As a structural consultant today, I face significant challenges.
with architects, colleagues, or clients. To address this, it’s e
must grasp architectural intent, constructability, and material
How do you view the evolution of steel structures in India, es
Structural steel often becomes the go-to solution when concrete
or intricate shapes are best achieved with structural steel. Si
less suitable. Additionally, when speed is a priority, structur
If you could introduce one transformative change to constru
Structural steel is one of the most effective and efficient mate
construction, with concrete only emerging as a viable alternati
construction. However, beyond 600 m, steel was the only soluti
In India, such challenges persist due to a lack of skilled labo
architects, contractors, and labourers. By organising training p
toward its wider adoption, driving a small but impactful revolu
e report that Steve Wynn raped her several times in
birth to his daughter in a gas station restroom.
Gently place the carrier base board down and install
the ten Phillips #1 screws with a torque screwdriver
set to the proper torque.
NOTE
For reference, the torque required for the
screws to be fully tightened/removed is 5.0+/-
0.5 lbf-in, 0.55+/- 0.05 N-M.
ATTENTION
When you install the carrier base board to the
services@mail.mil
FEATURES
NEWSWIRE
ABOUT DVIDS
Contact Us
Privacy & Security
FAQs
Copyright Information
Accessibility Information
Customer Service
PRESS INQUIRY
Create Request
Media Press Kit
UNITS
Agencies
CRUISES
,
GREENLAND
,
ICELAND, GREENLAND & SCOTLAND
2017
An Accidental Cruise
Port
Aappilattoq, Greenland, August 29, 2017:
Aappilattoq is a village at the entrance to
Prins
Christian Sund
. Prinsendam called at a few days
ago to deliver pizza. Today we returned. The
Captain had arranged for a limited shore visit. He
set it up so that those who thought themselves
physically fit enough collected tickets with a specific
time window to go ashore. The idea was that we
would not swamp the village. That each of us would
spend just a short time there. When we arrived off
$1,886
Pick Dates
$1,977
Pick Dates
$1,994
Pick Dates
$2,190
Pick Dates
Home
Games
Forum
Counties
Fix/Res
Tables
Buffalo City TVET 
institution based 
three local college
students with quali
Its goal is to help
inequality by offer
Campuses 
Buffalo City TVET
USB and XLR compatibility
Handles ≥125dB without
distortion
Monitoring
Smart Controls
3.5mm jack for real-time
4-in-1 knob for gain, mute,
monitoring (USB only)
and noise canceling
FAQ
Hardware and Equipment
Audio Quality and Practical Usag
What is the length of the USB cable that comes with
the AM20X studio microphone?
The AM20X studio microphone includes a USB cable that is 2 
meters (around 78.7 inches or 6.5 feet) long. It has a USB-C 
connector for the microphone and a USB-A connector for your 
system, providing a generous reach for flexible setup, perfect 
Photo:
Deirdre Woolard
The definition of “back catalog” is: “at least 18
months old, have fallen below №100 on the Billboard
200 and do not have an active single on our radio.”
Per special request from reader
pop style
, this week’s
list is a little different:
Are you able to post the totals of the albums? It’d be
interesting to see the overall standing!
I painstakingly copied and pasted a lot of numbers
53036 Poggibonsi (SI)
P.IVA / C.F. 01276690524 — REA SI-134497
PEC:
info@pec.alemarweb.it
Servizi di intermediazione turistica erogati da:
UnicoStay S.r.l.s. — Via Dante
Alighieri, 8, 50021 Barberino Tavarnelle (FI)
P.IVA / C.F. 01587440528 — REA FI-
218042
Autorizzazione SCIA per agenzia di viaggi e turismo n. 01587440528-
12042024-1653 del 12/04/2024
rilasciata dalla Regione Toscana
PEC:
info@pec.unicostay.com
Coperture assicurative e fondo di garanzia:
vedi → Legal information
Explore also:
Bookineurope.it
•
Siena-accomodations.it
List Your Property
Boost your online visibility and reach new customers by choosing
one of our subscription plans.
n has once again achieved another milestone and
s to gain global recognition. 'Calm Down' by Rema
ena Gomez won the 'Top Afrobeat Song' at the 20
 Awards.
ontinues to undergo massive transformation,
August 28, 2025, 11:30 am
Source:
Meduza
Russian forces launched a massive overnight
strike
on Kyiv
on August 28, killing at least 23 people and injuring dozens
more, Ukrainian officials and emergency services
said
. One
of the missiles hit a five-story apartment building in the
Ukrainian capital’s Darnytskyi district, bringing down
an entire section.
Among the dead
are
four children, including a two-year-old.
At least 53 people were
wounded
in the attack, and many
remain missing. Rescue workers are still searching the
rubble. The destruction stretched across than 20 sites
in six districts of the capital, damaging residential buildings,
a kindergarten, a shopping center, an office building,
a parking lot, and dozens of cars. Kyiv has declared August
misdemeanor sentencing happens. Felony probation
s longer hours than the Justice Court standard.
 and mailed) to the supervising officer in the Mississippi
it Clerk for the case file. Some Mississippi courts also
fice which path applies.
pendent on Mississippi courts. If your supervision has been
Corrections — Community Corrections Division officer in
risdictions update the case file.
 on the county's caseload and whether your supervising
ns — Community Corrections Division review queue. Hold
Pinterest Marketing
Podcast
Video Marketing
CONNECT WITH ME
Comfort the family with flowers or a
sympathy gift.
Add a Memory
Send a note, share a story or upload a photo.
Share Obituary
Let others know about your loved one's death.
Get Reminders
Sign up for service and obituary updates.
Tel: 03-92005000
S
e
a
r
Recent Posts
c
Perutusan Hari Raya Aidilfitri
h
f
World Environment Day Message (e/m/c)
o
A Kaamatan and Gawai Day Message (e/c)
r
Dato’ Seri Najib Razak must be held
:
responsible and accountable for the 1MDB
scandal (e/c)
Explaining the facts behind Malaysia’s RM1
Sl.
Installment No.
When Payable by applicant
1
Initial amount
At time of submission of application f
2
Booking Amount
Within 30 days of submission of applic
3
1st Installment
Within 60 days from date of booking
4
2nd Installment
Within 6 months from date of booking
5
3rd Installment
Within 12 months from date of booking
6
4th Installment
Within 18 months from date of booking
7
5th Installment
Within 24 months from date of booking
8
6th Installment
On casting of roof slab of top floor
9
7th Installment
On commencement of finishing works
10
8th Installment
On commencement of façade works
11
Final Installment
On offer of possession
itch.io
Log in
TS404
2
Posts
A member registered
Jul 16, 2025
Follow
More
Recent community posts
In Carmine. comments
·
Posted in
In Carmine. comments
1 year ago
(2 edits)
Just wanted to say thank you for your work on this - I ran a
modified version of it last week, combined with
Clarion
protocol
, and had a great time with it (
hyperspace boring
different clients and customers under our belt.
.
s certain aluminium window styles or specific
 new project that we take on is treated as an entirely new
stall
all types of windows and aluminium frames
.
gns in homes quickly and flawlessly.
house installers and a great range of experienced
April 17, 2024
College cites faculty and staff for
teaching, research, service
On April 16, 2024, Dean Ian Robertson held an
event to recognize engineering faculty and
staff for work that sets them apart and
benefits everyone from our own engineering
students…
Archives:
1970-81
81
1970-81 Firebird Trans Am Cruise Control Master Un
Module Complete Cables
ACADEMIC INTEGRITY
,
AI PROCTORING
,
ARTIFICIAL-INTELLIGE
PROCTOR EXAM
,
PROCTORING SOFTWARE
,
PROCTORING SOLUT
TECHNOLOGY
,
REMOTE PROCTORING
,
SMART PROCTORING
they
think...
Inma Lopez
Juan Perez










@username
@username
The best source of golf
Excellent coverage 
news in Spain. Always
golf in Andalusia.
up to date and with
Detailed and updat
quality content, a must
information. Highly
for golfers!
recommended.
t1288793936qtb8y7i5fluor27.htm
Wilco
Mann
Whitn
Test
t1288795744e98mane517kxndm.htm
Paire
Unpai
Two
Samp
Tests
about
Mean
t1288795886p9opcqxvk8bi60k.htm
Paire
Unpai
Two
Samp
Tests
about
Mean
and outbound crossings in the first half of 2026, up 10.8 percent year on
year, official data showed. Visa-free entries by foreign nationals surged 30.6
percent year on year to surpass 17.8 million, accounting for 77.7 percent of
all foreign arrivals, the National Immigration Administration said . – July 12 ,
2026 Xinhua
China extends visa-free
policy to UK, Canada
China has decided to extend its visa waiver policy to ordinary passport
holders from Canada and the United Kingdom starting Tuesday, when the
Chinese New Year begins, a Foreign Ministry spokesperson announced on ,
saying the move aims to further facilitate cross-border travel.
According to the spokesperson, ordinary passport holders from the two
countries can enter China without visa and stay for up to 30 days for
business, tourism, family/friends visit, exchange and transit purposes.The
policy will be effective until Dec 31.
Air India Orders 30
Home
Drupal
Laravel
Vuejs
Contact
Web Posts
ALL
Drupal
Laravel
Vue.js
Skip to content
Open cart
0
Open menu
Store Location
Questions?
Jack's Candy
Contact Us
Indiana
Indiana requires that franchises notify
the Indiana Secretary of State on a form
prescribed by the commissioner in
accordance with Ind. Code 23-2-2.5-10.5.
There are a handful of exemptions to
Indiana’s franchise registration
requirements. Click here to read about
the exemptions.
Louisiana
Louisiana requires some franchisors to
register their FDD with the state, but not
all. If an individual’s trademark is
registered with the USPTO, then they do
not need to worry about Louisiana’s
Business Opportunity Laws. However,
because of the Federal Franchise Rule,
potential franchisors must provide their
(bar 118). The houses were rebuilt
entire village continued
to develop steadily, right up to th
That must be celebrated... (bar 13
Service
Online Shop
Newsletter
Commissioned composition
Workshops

+-------+

• _WORK REQUIRED_
Reproduce the records word for word, beginning with their first line and ending after the line that contains "How do you view".

• _ANSWER TO THE PROBLEM_
As a structural consultant today, I face significant challenges.
with architects, colleagues, or clients. To address this, it’s e
must grasp architectural intent, constructability, and material
How do you view the evolution of steel structures in India, es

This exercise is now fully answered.